▶ WORK REQUEST
The answer is to be an exact copy of the lines below running from the line with "larger shares of the grid power supply" down to the line with "Cell Phone Repair Resources", both ends included, and nothing more.

Recorded data
++++++

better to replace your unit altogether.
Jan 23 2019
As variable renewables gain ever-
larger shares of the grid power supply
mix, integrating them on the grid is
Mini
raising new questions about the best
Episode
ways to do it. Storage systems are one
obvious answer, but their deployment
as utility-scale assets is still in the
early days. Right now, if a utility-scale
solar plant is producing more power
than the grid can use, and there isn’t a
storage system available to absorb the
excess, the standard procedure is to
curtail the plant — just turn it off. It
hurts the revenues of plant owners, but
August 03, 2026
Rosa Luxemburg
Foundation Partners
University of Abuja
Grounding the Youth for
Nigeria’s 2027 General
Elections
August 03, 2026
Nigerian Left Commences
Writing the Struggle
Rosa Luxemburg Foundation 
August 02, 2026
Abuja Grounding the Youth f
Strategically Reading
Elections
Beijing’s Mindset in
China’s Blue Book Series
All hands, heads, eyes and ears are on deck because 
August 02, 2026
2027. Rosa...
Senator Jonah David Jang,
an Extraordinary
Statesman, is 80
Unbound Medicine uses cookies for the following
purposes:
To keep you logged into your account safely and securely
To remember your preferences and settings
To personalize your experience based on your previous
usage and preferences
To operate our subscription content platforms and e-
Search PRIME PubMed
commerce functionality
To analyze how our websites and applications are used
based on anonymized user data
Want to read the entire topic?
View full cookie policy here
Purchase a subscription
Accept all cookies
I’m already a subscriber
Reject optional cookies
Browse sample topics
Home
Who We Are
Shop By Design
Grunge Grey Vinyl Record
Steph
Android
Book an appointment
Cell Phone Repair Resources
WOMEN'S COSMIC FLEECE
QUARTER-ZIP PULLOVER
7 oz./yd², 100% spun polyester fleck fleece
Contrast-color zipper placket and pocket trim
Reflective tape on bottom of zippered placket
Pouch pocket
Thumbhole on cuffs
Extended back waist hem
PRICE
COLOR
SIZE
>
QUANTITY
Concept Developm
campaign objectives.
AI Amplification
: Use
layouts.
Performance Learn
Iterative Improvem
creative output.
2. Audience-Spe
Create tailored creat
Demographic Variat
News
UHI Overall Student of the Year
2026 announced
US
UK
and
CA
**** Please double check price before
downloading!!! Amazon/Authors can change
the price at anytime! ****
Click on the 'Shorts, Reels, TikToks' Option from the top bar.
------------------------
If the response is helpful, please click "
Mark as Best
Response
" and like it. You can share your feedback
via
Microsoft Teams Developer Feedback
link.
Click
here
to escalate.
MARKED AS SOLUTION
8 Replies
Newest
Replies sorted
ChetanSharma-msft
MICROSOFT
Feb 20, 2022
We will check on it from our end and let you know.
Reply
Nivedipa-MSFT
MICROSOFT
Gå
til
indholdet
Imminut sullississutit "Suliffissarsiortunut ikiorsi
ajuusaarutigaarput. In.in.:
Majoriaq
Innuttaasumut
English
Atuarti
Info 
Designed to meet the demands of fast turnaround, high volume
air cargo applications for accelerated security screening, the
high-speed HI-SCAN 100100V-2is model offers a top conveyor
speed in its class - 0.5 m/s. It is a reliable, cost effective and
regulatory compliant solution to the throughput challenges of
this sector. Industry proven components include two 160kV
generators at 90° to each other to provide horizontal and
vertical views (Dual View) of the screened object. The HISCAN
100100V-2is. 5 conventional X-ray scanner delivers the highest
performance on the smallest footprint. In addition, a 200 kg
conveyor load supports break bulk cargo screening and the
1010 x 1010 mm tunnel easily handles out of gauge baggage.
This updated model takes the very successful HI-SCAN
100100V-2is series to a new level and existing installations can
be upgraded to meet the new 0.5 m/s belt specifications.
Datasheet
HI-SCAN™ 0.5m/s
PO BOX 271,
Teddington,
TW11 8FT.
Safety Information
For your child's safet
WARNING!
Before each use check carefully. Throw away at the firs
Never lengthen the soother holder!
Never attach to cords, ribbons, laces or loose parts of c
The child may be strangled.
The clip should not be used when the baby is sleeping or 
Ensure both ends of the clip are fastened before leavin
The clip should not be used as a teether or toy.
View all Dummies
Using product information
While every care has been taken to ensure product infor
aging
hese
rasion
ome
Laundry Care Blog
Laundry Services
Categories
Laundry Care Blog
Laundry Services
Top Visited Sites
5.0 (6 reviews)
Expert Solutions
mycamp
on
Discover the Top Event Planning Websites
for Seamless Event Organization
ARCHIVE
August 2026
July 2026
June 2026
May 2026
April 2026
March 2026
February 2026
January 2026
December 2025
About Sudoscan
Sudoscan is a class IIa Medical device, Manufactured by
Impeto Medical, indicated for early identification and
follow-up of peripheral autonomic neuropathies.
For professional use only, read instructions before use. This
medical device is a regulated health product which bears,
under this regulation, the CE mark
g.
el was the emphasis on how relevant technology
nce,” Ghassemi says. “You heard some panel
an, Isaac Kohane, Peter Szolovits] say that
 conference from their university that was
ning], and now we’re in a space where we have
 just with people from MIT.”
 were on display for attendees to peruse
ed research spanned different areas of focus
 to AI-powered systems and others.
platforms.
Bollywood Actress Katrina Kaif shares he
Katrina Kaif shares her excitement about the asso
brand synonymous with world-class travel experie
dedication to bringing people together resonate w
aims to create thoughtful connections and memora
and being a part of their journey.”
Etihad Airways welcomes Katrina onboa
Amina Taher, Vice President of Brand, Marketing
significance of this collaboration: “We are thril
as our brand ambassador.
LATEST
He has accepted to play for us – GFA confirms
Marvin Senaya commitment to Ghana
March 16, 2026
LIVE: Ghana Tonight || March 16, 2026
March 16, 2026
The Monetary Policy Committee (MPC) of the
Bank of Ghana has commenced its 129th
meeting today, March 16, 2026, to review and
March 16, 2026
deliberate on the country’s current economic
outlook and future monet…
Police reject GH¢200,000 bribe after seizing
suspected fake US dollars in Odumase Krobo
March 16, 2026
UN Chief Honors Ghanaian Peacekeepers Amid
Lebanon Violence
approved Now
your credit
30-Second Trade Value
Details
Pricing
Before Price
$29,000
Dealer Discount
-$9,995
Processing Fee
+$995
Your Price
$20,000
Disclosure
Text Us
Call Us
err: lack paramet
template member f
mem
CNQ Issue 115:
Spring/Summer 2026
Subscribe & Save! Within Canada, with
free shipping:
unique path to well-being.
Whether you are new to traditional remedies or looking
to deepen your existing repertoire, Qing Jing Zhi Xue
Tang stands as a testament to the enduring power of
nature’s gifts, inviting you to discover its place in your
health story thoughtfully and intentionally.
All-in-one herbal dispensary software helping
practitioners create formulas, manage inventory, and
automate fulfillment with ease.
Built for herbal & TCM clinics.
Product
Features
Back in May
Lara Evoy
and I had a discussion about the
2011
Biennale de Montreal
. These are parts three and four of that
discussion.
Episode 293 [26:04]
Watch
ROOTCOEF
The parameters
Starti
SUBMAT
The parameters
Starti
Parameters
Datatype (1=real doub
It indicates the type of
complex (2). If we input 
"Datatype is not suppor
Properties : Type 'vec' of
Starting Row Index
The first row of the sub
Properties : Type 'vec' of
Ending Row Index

++++++

▶ OUTPUT OF THE EXERCISE
larger shares of the grid power supply
mix, integrating them on the grid is
Mini
raising new questions about the best
Episode
ways to do it. Storage systems are one
obvious answer, but their deployment
as utility-scale assets is still in the
early days. Right now, if a utility-scale
solar plant is producing more power
than the grid can use, and there isn’t a
storage system available to absorb the
excess, the standard procedure is to
curtail the plant — just turn it off. It
hurts the revenues of plant owners, but
August 03, 2026
Rosa Luxemburg
Foundation Partners
University of Abuja
Grounding the Youth for
Nigeria’s 2027 General
Elections
August 03, 2026
Nigerian Left Commences
Writing the Struggle
Rosa Luxemburg Foundation 
August 02, 2026
Abuja Grounding the Youth f
Strategically Reading
Elections
Beijing’s Mindset in
China’s Blue Book Series
All hands, heads, eyes and ears are on deck because 
August 02, 2026
2027. Rosa...
Senator Jonah David Jang,
an Extraordinary
Statesman, is 80
Unbound Medicine uses cookies for the following
purposes:
To keep you logged into your account safely and securely
To remember your preferences and settings
To personalize your experience based on your previous
usage and preferences
To operate our subscription content platforms and e-
Search PRIME PubMed
commerce functionality
To analyze how our websites and applications are used
based on anonymized user data
Want to read the entire topic?
View full cookie policy here
Purchase a subscription
Accept all cookies
I’m already a subscriber
Reject optional cookies
Browse sample topics
Home
Who We Are
Shop By Design
Grunge Grey Vinyl Record
Steph
Android
Book an appointment
Cell Phone Repair Resources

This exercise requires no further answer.